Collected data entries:
= Beginning of Section =

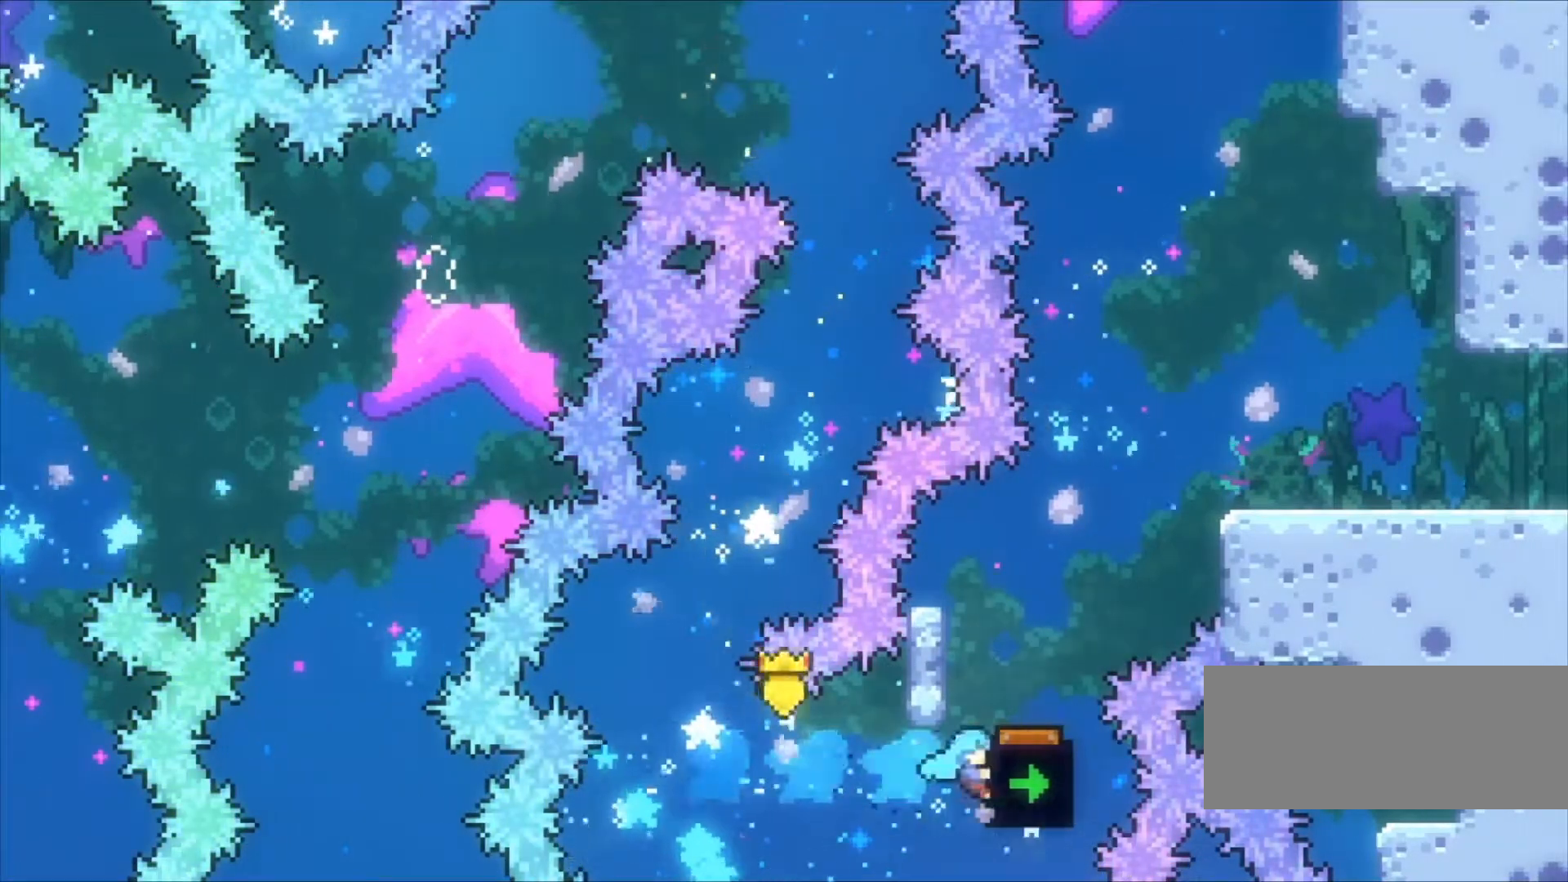
{"keys": ["up", "z"], "events": [[33, "right", "up"], [133, "c", "down"], [267, "left", "down"], [300, "c", "up"], [500, "left", "up"], [500, "up", "down"]]}
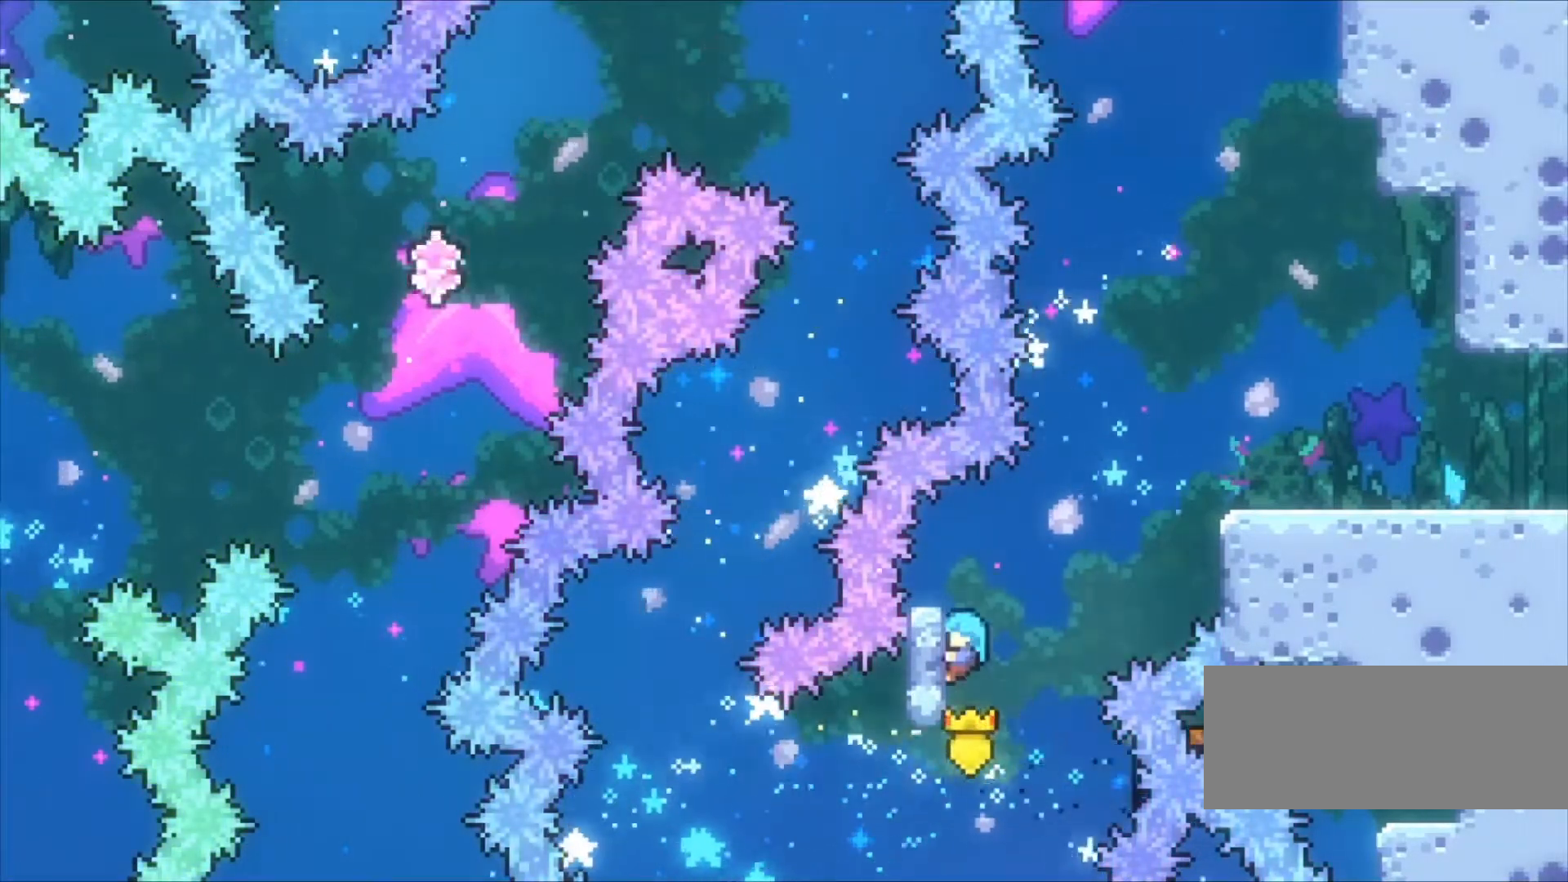
{"keys": ["c", "right", "z"], "events": [[167, "up", "up"], [267, "right", "down"], [333, "c", "down"]]}
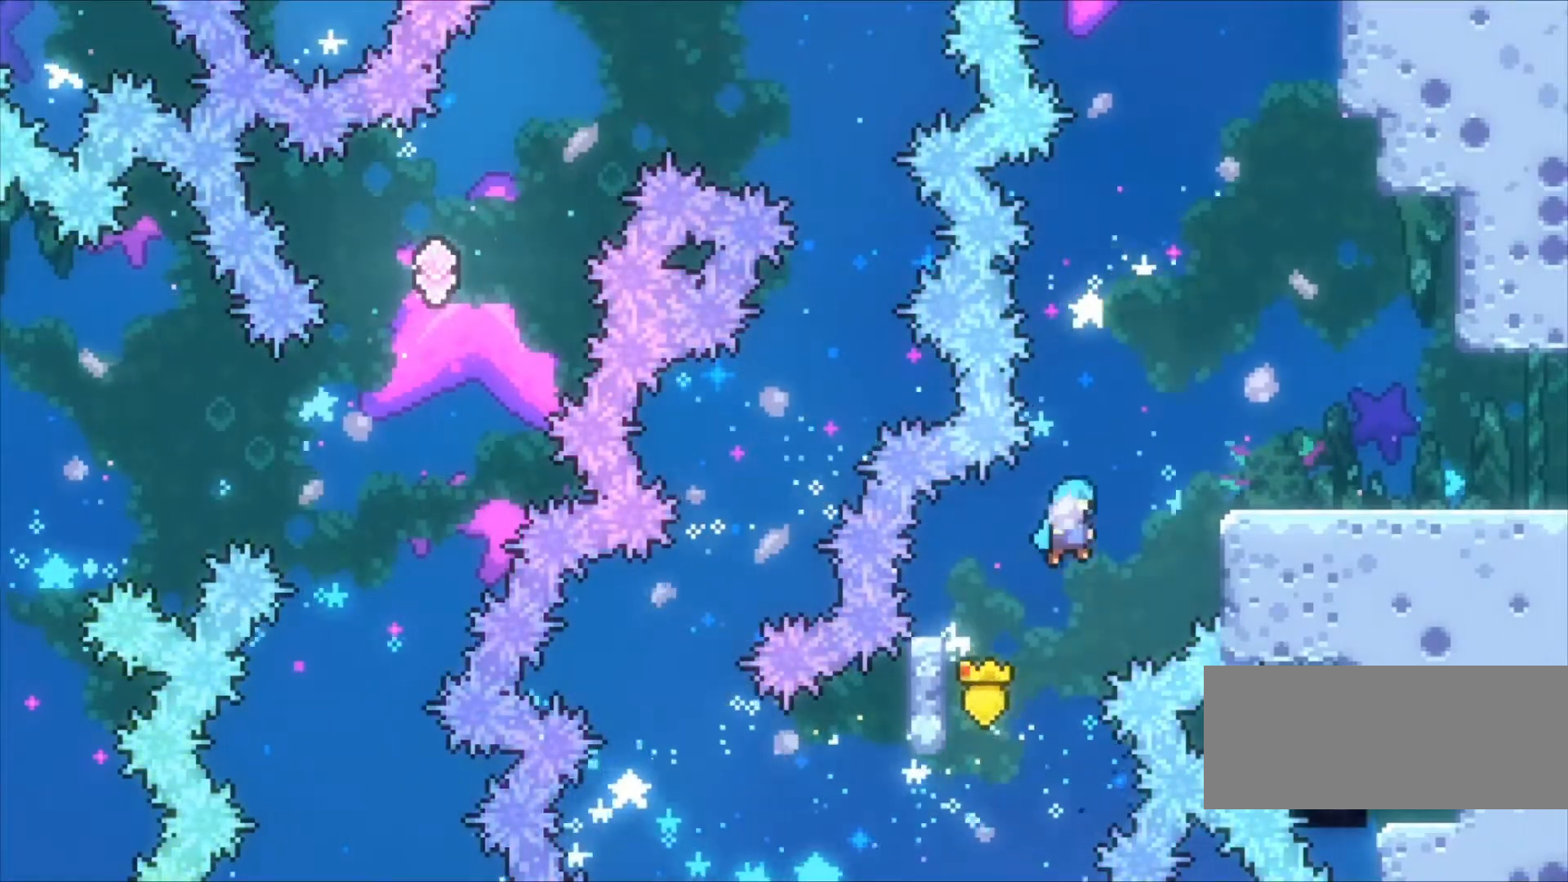
{"keys": ["right", "z"], "events": [[233, "c", "up"], [300, "c", "down"], [433, "c", "up"]]}
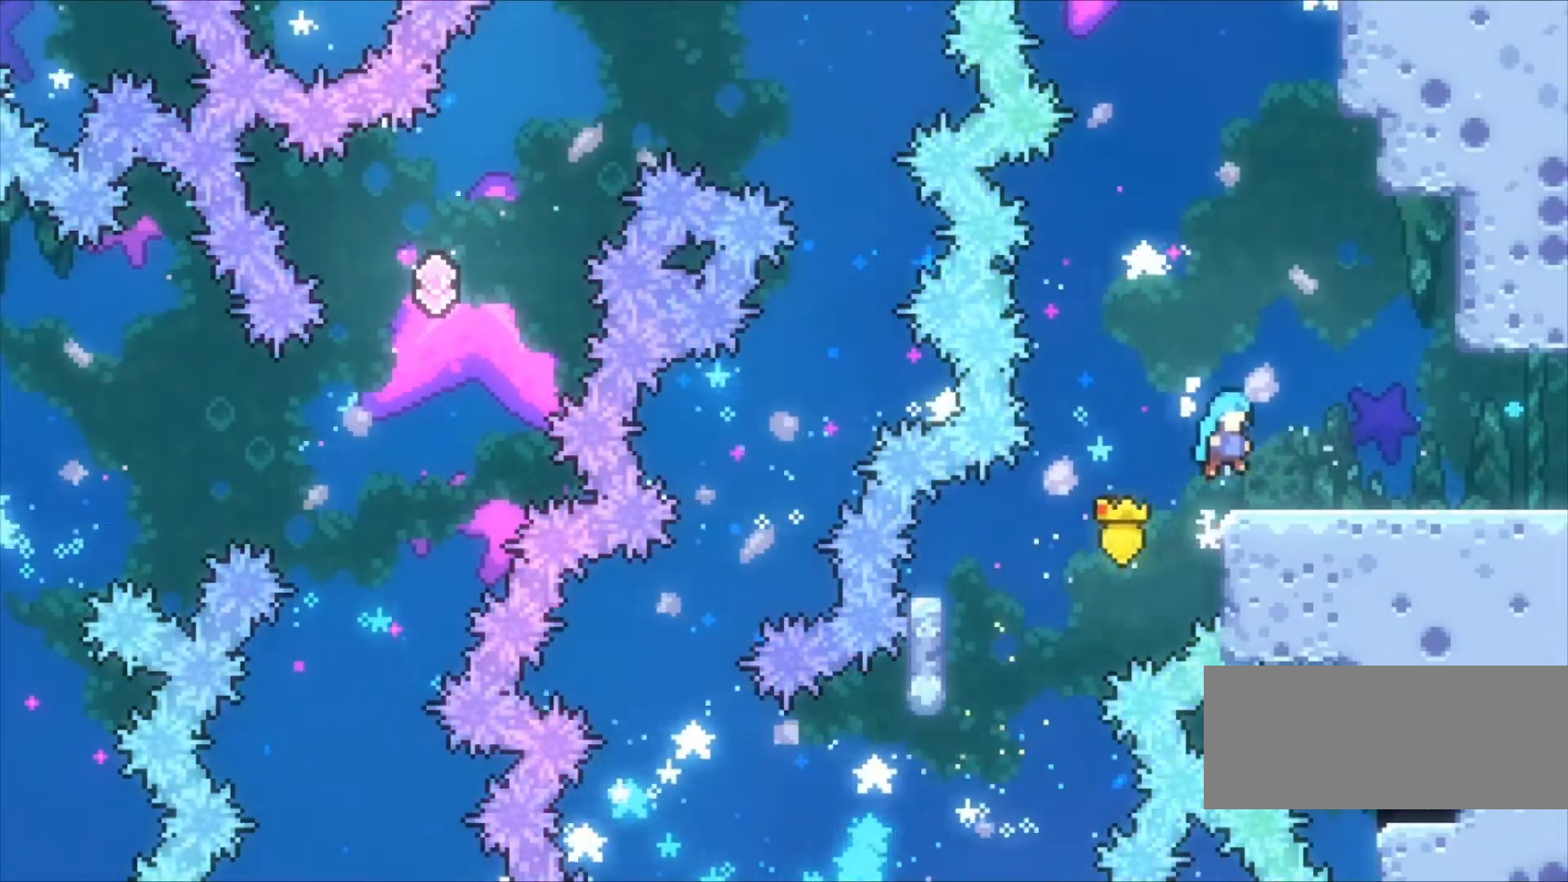
{"keys": ["right", "z"], "events": [[200, "s", "down"], [400, "s", "up"]]}
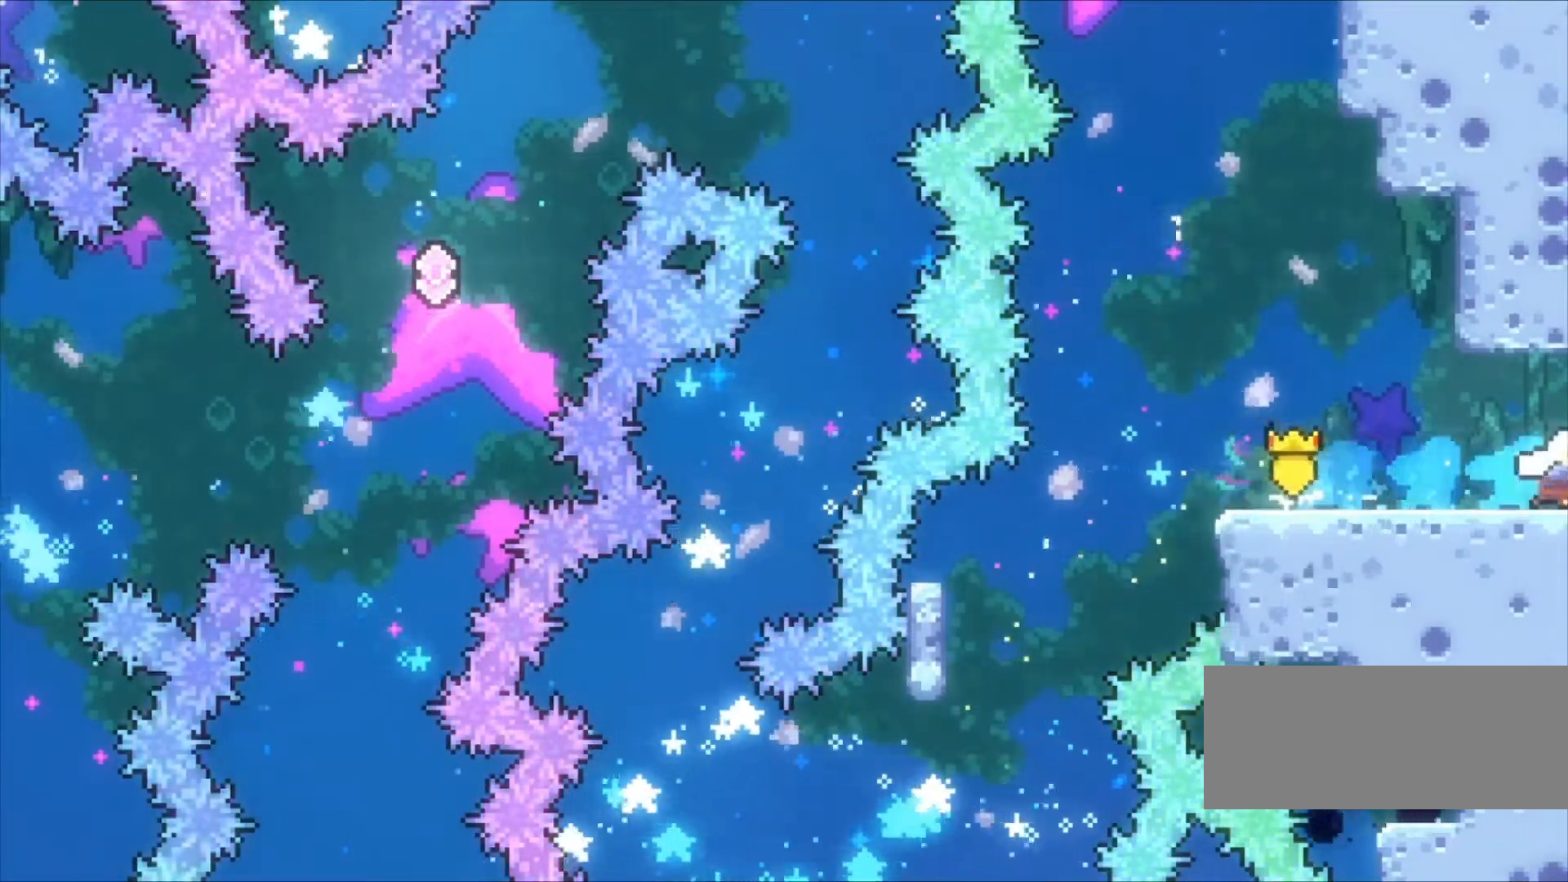
{"keys": ["right", "z"], "events": []}
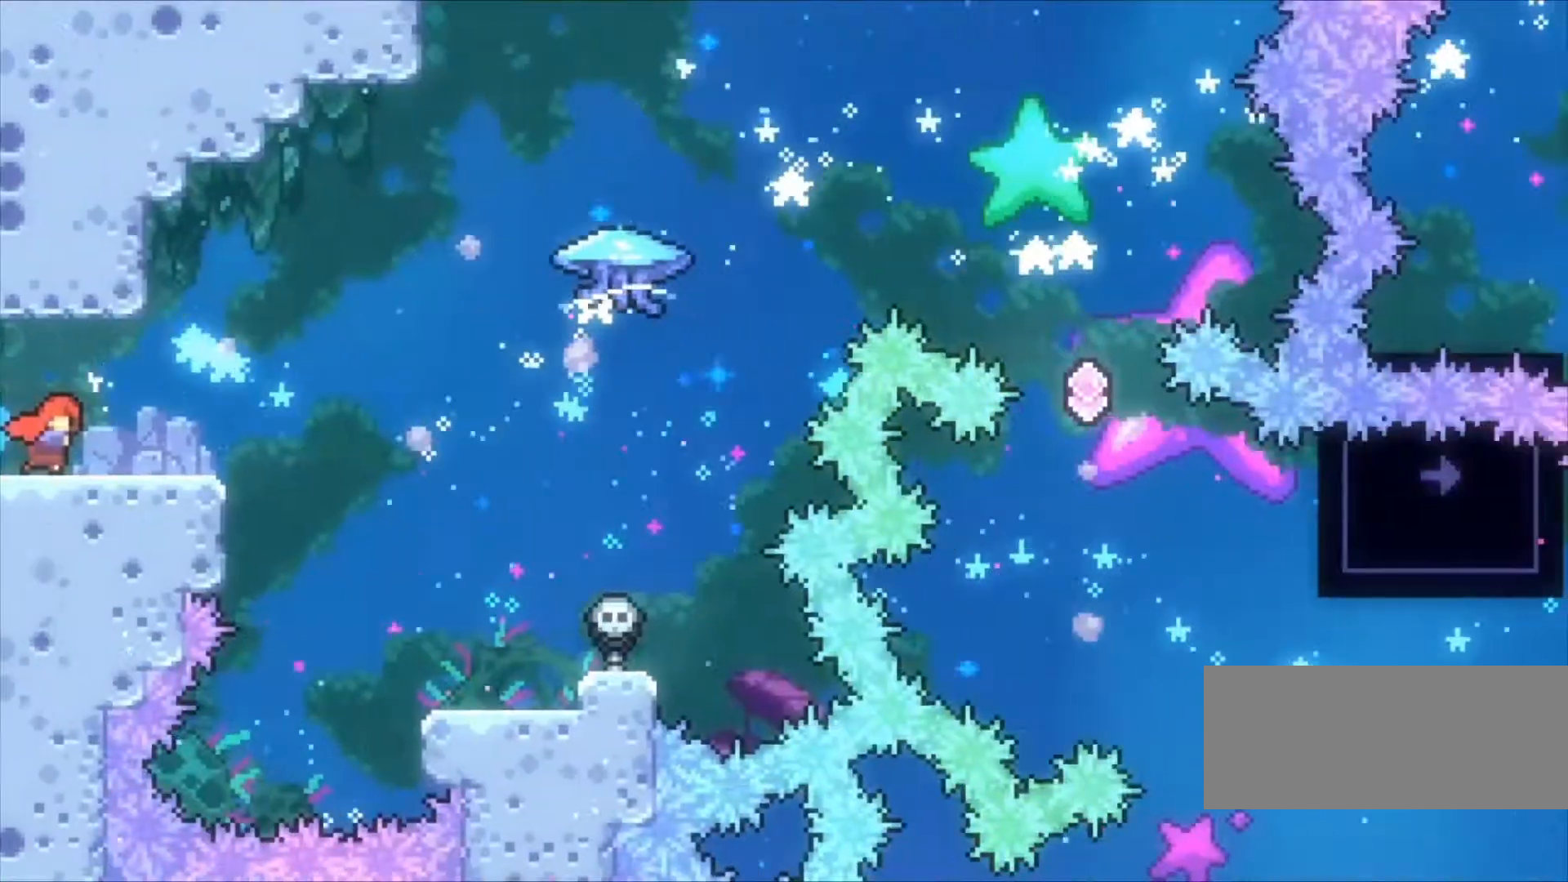
{"keys": ["c", "right", "z"], "events": [[467, "c", "down"]]}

= End of Section =

### Exercise brief
Check each line above for the word "down" and copy the ones that have it.

### Solved exercise
{"keys": ["up", "z"], "events": [[33, "right", "up"], [133, "c", "down"], [267, "left", "down"], [300, "c", "up"], [500, "left", "up"], [500, "up", "down"]]}
{"keys": ["c", "right", "z"], "events": [[167, "up", "up"], [267, "right", "down"], [333, "c", "down"]]}
{"keys": ["right", "z"], "events": [[233, "c", "up"], [300, "c", "down"], [433, "c", "up"]]}
{"keys": ["right", "z"], "events": [[200, "s", "down"], [400, "s", "up"]]}
{"keys": ["c", "right", "z"], "events": [[467, "c", "down"]]}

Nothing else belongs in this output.